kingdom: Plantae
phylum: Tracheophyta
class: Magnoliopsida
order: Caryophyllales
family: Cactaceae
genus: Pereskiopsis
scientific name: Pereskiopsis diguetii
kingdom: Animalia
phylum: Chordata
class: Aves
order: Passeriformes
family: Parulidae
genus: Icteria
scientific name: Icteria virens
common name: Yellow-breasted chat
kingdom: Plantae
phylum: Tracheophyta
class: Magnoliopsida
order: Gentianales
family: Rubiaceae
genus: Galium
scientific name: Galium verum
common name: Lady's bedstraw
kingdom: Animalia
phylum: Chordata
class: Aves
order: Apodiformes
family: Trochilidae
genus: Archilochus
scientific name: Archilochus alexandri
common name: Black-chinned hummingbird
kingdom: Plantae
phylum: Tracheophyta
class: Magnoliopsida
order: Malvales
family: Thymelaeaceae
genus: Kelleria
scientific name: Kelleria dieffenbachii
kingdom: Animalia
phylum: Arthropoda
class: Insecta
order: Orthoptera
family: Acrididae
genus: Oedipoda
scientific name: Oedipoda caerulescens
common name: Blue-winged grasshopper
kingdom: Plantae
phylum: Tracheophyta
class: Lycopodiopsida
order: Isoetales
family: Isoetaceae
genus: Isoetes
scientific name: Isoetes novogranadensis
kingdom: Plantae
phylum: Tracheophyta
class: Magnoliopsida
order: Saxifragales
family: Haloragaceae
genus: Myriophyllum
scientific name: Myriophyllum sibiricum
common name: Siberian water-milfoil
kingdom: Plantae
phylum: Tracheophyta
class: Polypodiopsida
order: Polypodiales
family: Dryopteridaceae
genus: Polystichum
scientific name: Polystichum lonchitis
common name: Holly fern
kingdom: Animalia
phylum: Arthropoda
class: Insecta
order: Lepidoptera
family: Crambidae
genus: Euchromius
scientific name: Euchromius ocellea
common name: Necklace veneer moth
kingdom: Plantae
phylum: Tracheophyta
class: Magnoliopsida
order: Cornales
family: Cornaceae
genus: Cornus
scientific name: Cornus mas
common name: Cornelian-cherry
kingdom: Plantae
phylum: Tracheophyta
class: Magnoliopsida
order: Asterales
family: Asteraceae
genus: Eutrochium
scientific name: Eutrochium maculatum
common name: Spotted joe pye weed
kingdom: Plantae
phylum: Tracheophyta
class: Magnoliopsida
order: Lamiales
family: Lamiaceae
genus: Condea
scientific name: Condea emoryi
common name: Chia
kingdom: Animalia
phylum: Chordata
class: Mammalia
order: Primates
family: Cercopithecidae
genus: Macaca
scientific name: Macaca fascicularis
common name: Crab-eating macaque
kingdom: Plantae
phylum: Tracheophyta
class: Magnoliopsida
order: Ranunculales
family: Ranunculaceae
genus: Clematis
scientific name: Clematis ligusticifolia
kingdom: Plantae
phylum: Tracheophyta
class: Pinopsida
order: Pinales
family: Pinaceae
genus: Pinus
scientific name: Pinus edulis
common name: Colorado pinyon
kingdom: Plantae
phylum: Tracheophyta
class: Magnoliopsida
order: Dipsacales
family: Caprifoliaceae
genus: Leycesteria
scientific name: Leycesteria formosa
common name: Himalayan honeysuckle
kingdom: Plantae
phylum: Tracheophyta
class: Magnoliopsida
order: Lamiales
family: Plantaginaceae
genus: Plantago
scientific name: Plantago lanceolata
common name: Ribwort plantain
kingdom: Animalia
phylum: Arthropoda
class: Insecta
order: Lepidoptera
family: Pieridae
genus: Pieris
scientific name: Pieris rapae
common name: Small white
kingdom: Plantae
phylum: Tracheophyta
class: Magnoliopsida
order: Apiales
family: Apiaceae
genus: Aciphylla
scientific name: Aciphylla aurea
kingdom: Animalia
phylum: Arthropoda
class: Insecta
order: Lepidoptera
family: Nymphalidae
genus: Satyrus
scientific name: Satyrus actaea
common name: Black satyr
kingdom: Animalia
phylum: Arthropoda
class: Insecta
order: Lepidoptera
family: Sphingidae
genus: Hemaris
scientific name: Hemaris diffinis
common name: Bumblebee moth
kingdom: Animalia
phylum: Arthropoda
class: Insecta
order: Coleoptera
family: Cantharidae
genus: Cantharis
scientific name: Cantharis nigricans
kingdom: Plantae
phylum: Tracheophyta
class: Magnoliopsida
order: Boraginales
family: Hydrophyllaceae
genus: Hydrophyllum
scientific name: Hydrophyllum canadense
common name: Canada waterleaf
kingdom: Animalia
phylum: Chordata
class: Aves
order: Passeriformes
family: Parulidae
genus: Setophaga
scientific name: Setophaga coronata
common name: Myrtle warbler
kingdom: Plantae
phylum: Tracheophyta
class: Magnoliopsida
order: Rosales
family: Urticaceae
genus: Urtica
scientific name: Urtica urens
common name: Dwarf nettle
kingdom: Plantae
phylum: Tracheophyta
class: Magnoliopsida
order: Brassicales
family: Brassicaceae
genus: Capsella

◇ ◇ ◇

Render every line of the listing above as a numbered list, leaving out any blank lines.

**FINISHED TASK**
1. kingdom: Plantae
2. phylum: Tracheophyta
3. class: Magnoliopsida
4. order: Caryophyllales
5. family: Cactaceae
6. genus: Pereskiopsis
7. scientific name: Pereskiopsis diguetii
8. kingdom: Animalia
9. phylum: Chordata
10. class: Aves
11. order: Passeriformes
12. family: Parulidae
13. genus: Icteria
14. scientific name: Icteria virens
15. common name: Yellow-breasted chat
16. kingdom: Plantae
17. phylum: Tracheophyta
18. class: Magnoliopsida
19. order: Gentianales
20. family: Rubiaceae
21. genus: Galium
22. scientific name: Galium verum
23. common name: Lady's bedstraw
24. kingdom: Animalia
25. phylum: Chordata
26. class: Aves
27. order: Apodiformes
28. family: Trochilidae
29. genus: Archilochus
30. scientific name: Archilochus alexandri
31. common name: Black-chinned hummingbird
32. kingdom: Plantae
33. phylum: Tracheophyta
34. class: Magnoliopsida
35. order: Malvales
36. family: Thymelaeaceae
37. genus: Kelleria
38. scientific name: Kelleria dieffenbachii
39. kingdom: Animalia
40. phylum: Arthropoda
41. class: Insecta
42. order: Orthoptera
43. family: Acrididae
44. genus: Oedipoda
45. scientific name: Oedipoda caerulescens
46. common name: Blue-winged grasshopper
47. kingdom: Plantae
48. phylum: Tracheophyta
49. class: Lycopodiopsida
50. order: Isoetales
51. family: Isoetaceae
52. genus: Isoetes
53. scientific name: Isoetes novogranadensis
54. kingdom: Plantae
55. phylum: Tracheophyta
56. class: Magnoliopsida
57. order: Saxifragales
58. family: Haloragaceae
59. genus: Myriophyllum
60. scientific name: Myriophyllum sibiricum
61. common name: Siberian water-milfoil
62. kingdom: Plantae
63. phylum: Tracheophyta
64. class: Polypodiopsida
65. order: Polypodiales
66. family: Dryopteridaceae
67. genus: Polystichum
68. scientific name: Polystichum lonchitis
69. common name: Holly fern
70. kingdom: Animalia
71. phylum: Arthropoda
72. class: Insecta
73. order: Lepidoptera
74. family: Crambidae
75. genus: Euchromius
76. scientific name: Euchromius ocellea
77. common name: Necklace veneer moth
78. kingdom: Plantae
79. phylum: Tracheophyta
80. class: Magnoliopsida
81. order: Cornales
82. family: Cornaceae
83. genus: Cornus
84. scientific name: Cornus mas
85. common name: Cornelian-cherry
86. kingdom: Plantae
87. phylum: Tracheophyta
88. class: Magnoliopsida
89. order: Asterales
90. family: Asteraceae
91. genus: Eutrochium
92. scientific name: Eutrochium maculatum
93. common name: Spotted joe pye weed
94. kingdom: Plantae
95. phylum: Tracheophyta
96. class: Magnoliopsida
97. order: Lamiales
98. family: Lamiaceae
99. genus: Condea
100. scientific name: Condea emoryi
101. common name: Chia
102. kingdom: Animalia
103. phylum: Chordata
104. class: Mammalia
105. order: Primates
106. family: Cercopithecidae
107. genus: Macaca
108. scientific name: Macaca fascicularis
109. common name: Crab-eating macaque
110. kingdom: Plantae
111. phylum: Tracheophyta
112. class: Magnoliopsida
113. order: Ranunculales
114. family: Ranunculaceae
115. genus: Clematis
116. scientific name: Clematis ligusticifolia
117. kingdom: Plantae
118. phylum: Tracheophyta
119. class: Pinopsida
120. order: Pinales
121. family: Pinaceae
122. genus: Pinus
123. scientific name: Pinus edulis
124. common name: Colorado pinyon
125. kingdom: Plantae
126. phylum: Tracheophyta
127. class: Magnoliopsida
128. order: Dipsacales
129. family: Caprifoliaceae
130. genus: Leycesteria
131. scientific name: Leycesteria formosa
132. common name: Himalayan honeysuckle
133. kingdom: Plantae
134. phylum: Tracheophyta
135. class: Magnoliopsida
136. order: Lamiales
137. family: Plantaginaceae
138. genus: Plantago
139. scientific name: Plantago lanceolata
140. common name: Ribwort plantain
141. kingdom: Animalia
142. phylum: Arthropoda
143. class: Insecta
144. order: Lepidoptera
145. family: Pieridae
146. genus: Pieris
147. scientific name: Pieris rapae
148. common name: Small white
149. kingdom: Plantae
150. phylum: Tracheophyta
151. class: Magnoliopsida
152. order: Apiales
153. family: Apiaceae
154. genus: Aciphylla
155. scientific name: Aciphylla aurea
156. kingdom: Animalia
157. phylum: Arthropoda
158. class: Insecta
159. order: Lepidoptera
160. family: Nymphalidae
161. genus: Satyrus
162. scientific name: Satyrus actaea
163. common name: Black satyr
164. kingdom: Animalia
165. phylum: Arthropoda
166. class: Insecta
167. order: Lepidoptera
168. family: Sphingidae
169. genus: Hemaris
170. scientific name: Hemaris diffinis
171. common name: Bumblebee moth
172. kingdom: Animalia
173. phylum: Arthropoda
174. class: Insecta
175. order: Coleoptera
176. family: Cantharidae
177. genus: Cantharis
178. scientific name: Cantharis nigricans
179. kingdom: Plantae
180. phylum: Tracheophyta
181. class: Magnoliopsida
182. order: Boraginales
183. family: Hydrophyllaceae
184. genus: Hydrophyllum
185. scientific name: Hydrophyllum canadense
186. common name: Canada waterleaf
187. kingdom: Animalia
188. phylum: Chordata
189. class: Aves
190. order: Passeriformes
191. family: Parulidae
192. genus: Setophaga
193. scientific name: Setophaga coronata
194. common name: Myrtle warbler
195. kingdom: Plantae
196. phylum: Tracheophyta
197. class: Magnoliopsida
198. order: Rosales
199. family: Urticaceae
200. genus: Urtica
201. scientific name: Urtica urens
202. common name: Dwarf nettle
203. kingdom: Plantae
204. phylum: Tracheophyta
205. class: Magnoliopsida
206. order: Brassicales
207. family: Brassicaceae
208. genus: Capsella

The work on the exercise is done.